Feel free to send me a message about anything that might be added here.

TREC 2010 summary

The 19th Text REtrieval Conference (TREC) took place at the “usual” time and place: Gaithersburg, MD, in the second half of November. Seven tracks ran in 2010: Blog, Chemical IR, Entity, Legal, Relevance Feedback, Session, and Web.
The Entity track was very popular both in terms of the number of participants and the number of posters presented. The proposed approaches displayed a great degree of diversity and made the presentations very interesting. I don’t want to repeat myself, so I refer to the posts on the Entity website for the conference summary and plans for 2011.
As to TREC 2011, the Chemical IR, Entity, Session, Legal, and Web tracks will continue. The Blog track will migrate to a new Microblog track and will investigate social search, especially search over Twitter data. Two more new tracks will be added: Crowdsourcing (as a means of evaluation) and Medical records (content-based access to the free text fields of medical records, e.g., find patients with disease X treated with Y). Finally, CMU is planning another Web crawl, successor to ClueWeb09; one idea is to have a smaller set of pages, but crawled regularly over a period of time.

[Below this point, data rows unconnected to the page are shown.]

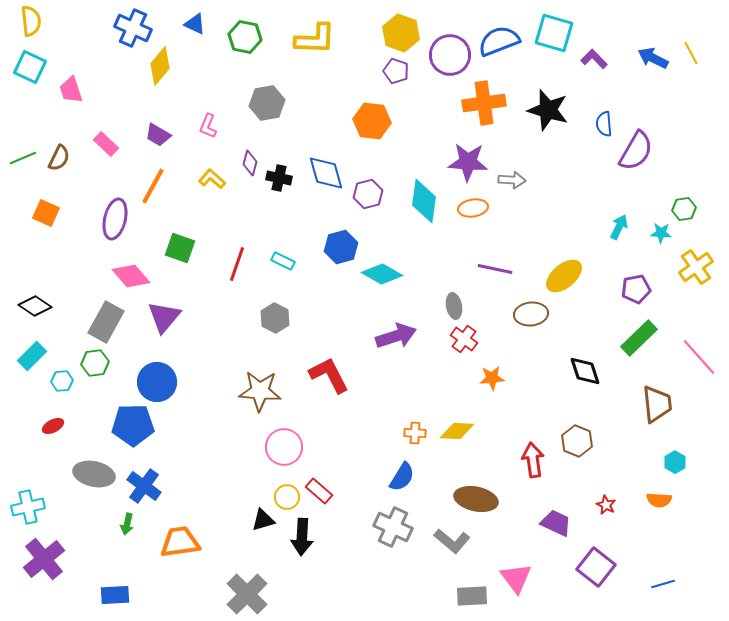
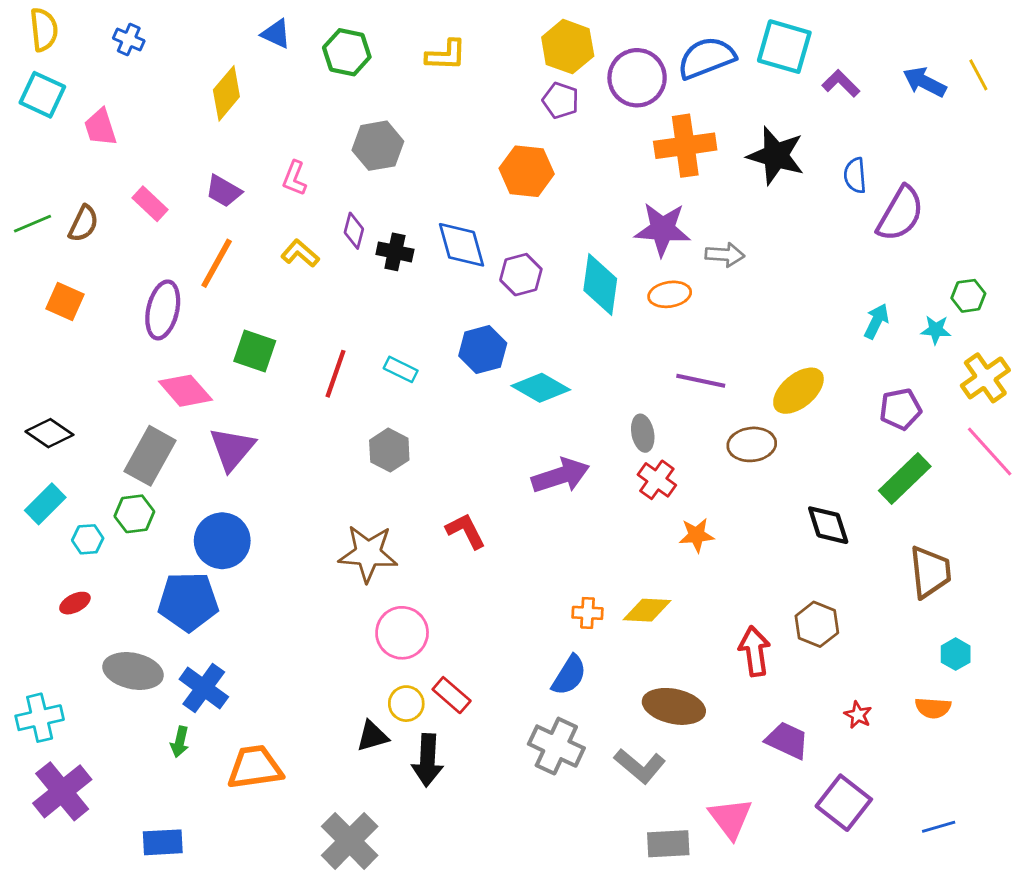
blue cross: (133, 28) -> (129, 40), moved, size x0.6
yellow L-shape: (315, 39) -> (446, 55), size x0.7
pink line: (699, 357) -> (990, 452), moved
red L-shape: (329, 375) -> (466, 531), size x0.7

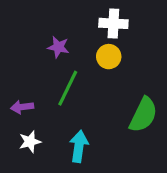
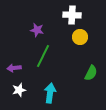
yellow circle: (109, 57) -> (80, 37), moved
green semicircle: (143, 115) -> (91, 73), size x0.7

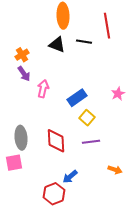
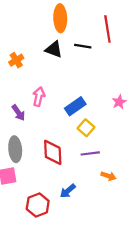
purple arrow: (24, 74) -> (18, 113), moved
orange arrow: (115, 170) -> (109, 176), moved
red hexagon: (54, 194) -> (38, 205), moved

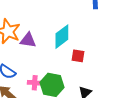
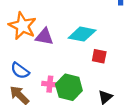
cyan diamond: (62, 37) -> (82, 34), turned 45

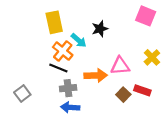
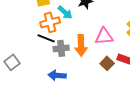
orange cross: (63, 51) -> (50, 22), turned 36
orange arrow: (96, 75) -> (81, 45), turned 90
gray cross: (68, 88) -> (61, 48), moved

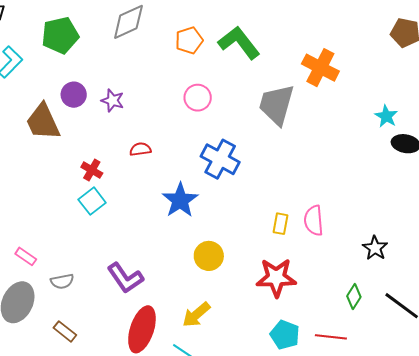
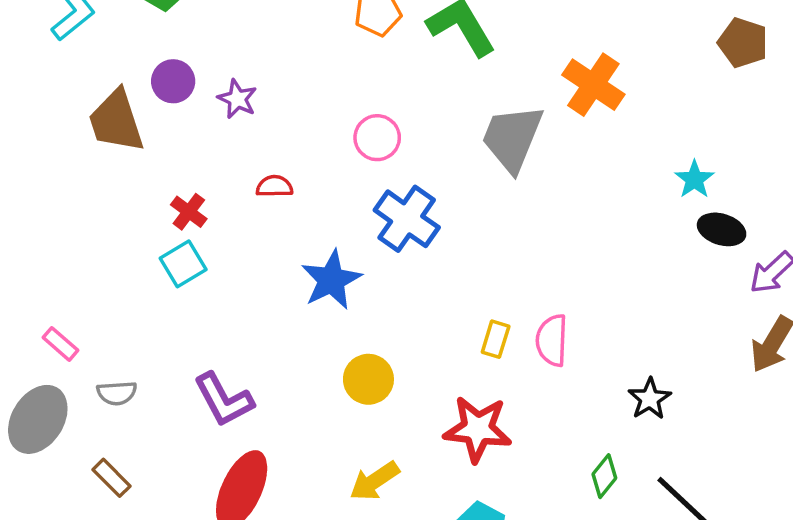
pink circle: (198, 98) -> (377, 138), moved
yellow arrow: (196, 315) -> (374, 481), moved

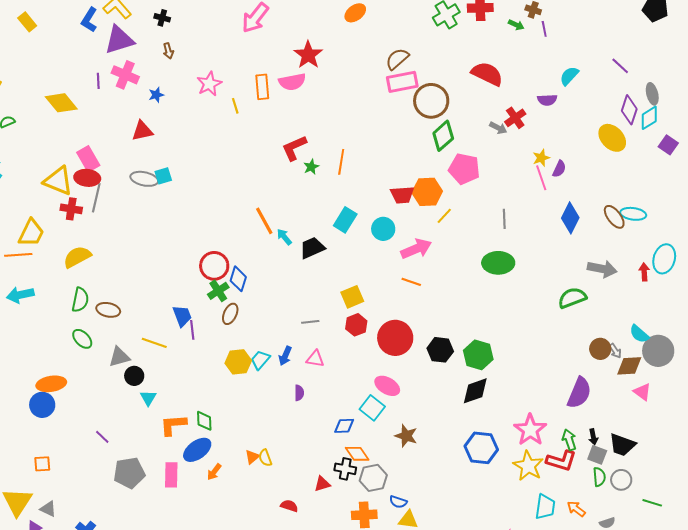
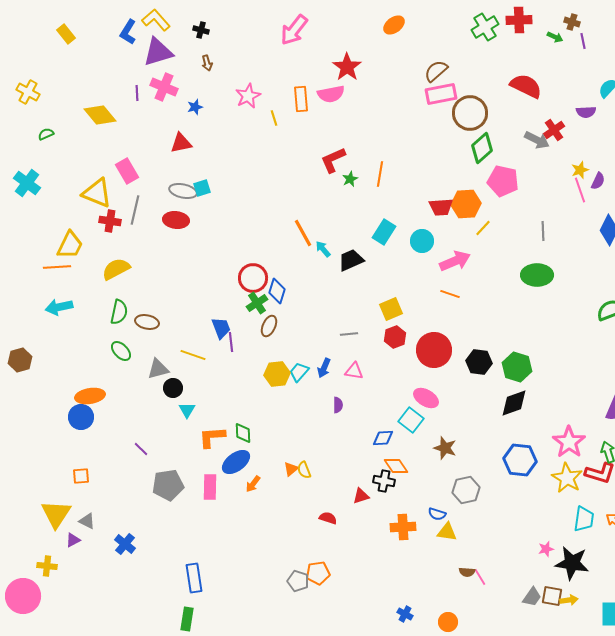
gray arrow: (498, 128) -> (537, 140), size x1.4
red ellipse: (87, 178) -> (176, 220), moved
gray hexagon: (373, 478) -> (466, 490), moved

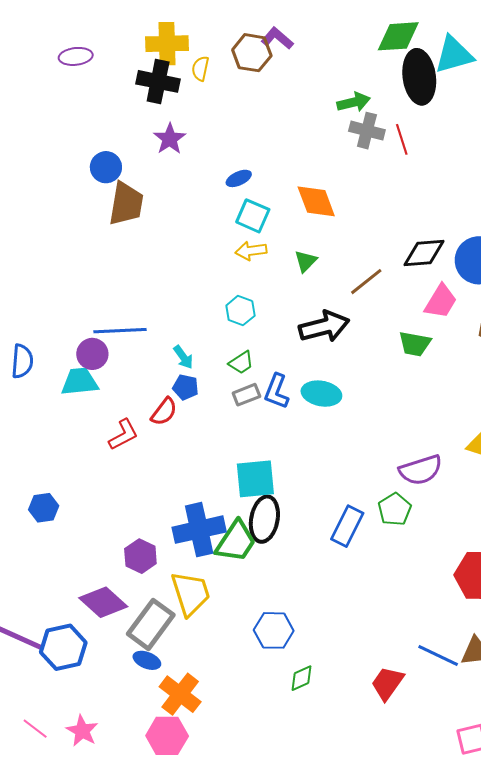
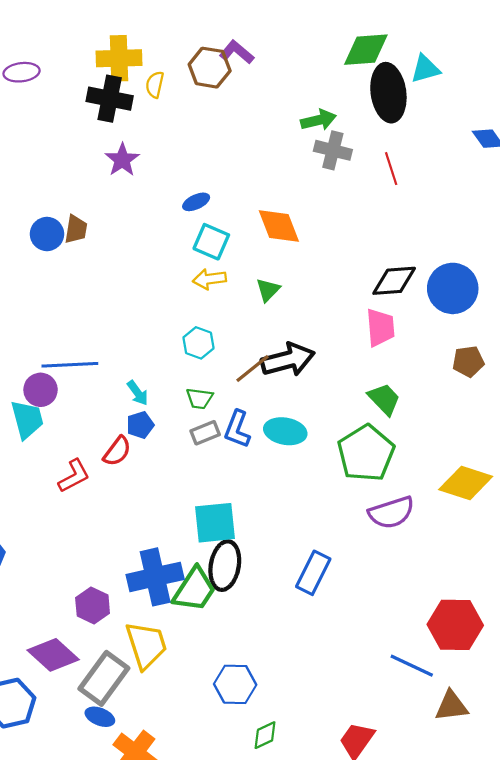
cyan triangle: (454, 55) -> (425, 69), size x0.7
red line: (402, 139) -> (391, 169), moved
blue circle: (106, 167) -> (47, 234), moved
brown trapezoid: (126, 204) -> (76, 229), size x0.6
brown line: (366, 282) -> (252, 369), moved
pink trapezoid: (441, 301) -> (380, 327), moved, turned -36
green trapezoid: (415, 344) -> (384, 399), moved, turned -144
green trapezoid: (241, 363) -> (199, 398), turned 40
cyan trapezoid: (80, 382) -> (27, 419), turned 81
blue pentagon: (186, 387) -> (140, 425), turned -30
green pentagon: (395, 509) -> (366, 453), moved, size x1.6
blue line: (438, 655) -> (412, 666), moved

Dataset of 1 billion web pages

The ambitious goal set out for TREC 2009 was to have a collection of 1 billion web pages. One dataset that can be shared by several tracks (specifically, the Entity, Million query, Relevance feedback, and Web tracks).
In November 2008, when this was discussed at the TREC 2008 conference, people were concerned with two main questions: (1) Is it possible to create such crawl (given the serious time constraints)? (2)  Are we going to be able to handle (at least, index) this amount of data?
Jamie Callan was confident that they (the Language Technologies Institute at Carnegie Mellon University) could build this crawl by March 2009. His confidence was not unfounded, since they had managed to create a crawl of a few hundreds of¬†millions of web pages earlier. Yet, the counter for the one billion documents collection was to be started from 0 again…
Against this background, let us fast forward to the present. The crawl has recently completed and the dataset, referred to as ClueWeb09, is now available. It is 25 terabytes uncompressed (5 terabytes compressed), which brings me back to the troubling question: are we going to be able to handle that? We (being ILPS) will certainly do our best to step up to the challenge. I shall post about our attempts in detail later on.
But, it is a fact that doing retrieval on 1 billion documents is too big of a bite for many research groups, as it calls for nontrivial software and hardware architecture (note that it is 40 times more data than the Gov2 corpus, which I believe was the largest web crawl available to the research community so far with its 25 million documents). Therefore, a “Category B” subset of the collection is also available, consisting of “only” 50 million English pages. Some of the tracks (the Entity track for sure) will use only the Category B subset in 2009.